Relevant critical photography finds itself in a tiny zone encircled and endangered by selfie-obsessed iPhone owners on one side, and service professionals on the other (and hardly any of those sides is a “left side). It becomes more and more difficult to explain in a simple way how (and why) “photography” by Allan Sekula, Boris Mikhailov, or Wolfgang Tillmans is profoundly different from “photography” by the stars of news journalism or fashion magazines. Critical photographers who are committed to this name (and there are not that many who still are) are currently experiencing linguistic difficulties that can remind of difficulties of the early avant-garde, when artists had to claim that their discipline was not the “art” of a pompous academic painter but “art” in some other, yet undefined sense. Some of these artists tried to invent another name for their practice—and sometimes it was “photography” . . .

So, can one say that the situation of a critical photographer is vulnerable (maybe productively so), while artists, even critical artists, are enjoying an institutional and identitarian routine established half a century ago? Some photographers might think so, when they desert the photography field, but the stable identity of artists is also increasingly precarious, and in a completely new way.

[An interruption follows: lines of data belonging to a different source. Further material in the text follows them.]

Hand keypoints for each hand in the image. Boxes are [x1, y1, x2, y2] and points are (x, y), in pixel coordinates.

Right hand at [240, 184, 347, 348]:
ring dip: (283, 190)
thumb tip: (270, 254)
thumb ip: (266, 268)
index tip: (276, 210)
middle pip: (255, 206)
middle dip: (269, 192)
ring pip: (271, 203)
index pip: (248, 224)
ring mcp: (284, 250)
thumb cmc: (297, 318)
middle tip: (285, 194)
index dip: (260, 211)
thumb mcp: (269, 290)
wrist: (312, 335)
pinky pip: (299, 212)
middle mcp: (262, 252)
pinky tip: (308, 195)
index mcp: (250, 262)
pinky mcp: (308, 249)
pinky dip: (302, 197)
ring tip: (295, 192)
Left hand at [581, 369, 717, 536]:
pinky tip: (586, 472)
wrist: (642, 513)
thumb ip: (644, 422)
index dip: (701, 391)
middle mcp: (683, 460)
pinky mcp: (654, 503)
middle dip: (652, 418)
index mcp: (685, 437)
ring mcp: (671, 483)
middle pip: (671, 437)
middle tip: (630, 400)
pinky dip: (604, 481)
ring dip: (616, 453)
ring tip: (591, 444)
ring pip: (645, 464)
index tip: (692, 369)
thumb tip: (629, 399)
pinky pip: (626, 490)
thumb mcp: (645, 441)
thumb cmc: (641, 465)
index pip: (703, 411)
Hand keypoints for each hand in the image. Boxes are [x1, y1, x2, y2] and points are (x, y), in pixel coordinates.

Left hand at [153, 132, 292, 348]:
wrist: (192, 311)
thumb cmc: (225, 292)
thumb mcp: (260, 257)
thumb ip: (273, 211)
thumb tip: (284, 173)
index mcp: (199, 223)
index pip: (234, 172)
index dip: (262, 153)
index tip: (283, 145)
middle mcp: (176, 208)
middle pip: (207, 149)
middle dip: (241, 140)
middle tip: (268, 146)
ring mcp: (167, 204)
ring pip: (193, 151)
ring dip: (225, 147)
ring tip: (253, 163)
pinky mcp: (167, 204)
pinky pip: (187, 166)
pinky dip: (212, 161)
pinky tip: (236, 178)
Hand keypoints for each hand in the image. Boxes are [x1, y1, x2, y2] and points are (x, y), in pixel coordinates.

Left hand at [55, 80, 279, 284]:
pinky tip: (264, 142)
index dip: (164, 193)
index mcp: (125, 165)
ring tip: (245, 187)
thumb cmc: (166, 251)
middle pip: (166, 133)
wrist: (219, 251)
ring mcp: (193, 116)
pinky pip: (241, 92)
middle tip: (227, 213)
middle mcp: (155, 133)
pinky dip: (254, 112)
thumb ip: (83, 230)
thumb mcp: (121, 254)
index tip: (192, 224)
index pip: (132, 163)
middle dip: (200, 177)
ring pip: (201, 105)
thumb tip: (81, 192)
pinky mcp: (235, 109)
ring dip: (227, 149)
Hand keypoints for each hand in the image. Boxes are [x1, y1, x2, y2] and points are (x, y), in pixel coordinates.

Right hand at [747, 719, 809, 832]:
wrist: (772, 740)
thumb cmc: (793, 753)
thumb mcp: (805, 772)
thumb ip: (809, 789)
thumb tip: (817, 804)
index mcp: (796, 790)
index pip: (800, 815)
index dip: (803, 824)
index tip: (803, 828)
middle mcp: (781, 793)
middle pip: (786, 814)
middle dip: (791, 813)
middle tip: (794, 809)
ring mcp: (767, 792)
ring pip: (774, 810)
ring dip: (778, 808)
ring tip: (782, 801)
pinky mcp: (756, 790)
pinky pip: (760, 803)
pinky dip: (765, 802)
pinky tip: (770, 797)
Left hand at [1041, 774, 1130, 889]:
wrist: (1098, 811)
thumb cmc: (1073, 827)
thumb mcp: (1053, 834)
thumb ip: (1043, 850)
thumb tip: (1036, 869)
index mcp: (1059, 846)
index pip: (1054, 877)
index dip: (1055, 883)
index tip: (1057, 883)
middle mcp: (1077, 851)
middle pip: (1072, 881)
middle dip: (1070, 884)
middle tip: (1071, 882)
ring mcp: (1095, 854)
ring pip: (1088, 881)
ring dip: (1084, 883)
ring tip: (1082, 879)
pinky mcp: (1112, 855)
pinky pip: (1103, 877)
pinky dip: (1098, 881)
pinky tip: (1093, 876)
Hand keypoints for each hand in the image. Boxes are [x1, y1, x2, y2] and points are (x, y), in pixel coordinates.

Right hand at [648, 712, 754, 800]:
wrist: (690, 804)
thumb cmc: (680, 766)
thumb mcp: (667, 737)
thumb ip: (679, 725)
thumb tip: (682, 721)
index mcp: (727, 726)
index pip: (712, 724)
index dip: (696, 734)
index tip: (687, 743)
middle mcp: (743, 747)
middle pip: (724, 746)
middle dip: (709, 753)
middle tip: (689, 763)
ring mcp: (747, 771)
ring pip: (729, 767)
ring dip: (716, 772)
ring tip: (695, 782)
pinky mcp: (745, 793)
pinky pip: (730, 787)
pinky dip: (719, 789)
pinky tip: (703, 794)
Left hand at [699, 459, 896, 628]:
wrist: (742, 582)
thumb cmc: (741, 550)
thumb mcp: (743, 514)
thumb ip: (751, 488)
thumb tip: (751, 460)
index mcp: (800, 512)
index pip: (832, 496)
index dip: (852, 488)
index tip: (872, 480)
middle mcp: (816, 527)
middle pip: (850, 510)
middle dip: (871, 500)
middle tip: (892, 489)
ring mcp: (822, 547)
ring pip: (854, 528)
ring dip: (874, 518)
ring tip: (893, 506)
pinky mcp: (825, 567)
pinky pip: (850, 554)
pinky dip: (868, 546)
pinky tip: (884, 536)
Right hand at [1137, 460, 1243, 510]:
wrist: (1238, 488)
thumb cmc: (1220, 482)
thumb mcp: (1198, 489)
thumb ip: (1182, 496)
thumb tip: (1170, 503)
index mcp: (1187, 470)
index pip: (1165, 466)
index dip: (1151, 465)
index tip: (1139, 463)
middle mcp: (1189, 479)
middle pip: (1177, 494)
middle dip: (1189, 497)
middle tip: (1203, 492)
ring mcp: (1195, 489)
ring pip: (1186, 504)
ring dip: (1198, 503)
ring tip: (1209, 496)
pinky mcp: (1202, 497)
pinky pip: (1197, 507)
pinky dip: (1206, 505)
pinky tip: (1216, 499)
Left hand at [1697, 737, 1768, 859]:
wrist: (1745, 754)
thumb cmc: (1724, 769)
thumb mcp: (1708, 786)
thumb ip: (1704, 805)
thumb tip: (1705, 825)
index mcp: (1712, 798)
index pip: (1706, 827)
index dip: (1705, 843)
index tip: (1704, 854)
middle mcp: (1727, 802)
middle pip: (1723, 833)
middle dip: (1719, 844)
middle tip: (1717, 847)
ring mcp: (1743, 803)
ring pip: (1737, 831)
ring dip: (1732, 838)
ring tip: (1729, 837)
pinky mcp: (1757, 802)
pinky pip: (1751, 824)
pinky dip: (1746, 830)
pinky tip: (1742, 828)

Critical photographers, as I noted above, may be either amateurs or professionals. Artists, so it seems, did not fall into either of these categories until very recently. Such a thing as “Sunday art” or naive contemporary art was long considered an improbable contradictio in adjecto: it was indisputable that art required high intellectual sophistication, very conscious decisions, and knowledge of art history. On the other hand, professionalization in the sense of art realizing outside commissions was not seen as a serious danger to serious art either, since even radically politically engaged artists always stressed that this was their own, deeply personal choice.

But these assumptions about the contemporary artist—about his or her absolute consciousness and absolute independence—are now shaken. There is such a thing as amateur contemporary art nowadays: “folk conceptualism” is flourishing in social networks. There is “mass contemporary art”: a recognizable (mostly digital) language that is appropriated by advertisement, business presentations, or web design. And there is “commissioned contemporary art”: big exhibitions in large postindustrial spaces where a good many curators have asked (or at least dreamt of asking) artists for “a large-scale and rather darkish central piece of pyramidal form” or “a bright mural for a concave wall 5.5 meter long.”

Soon contemporary art might face the challenge of distancing itself from this instrumentalized “new applied art,” or even some sort of visual service—something that critical photographers have been doing for a long time already.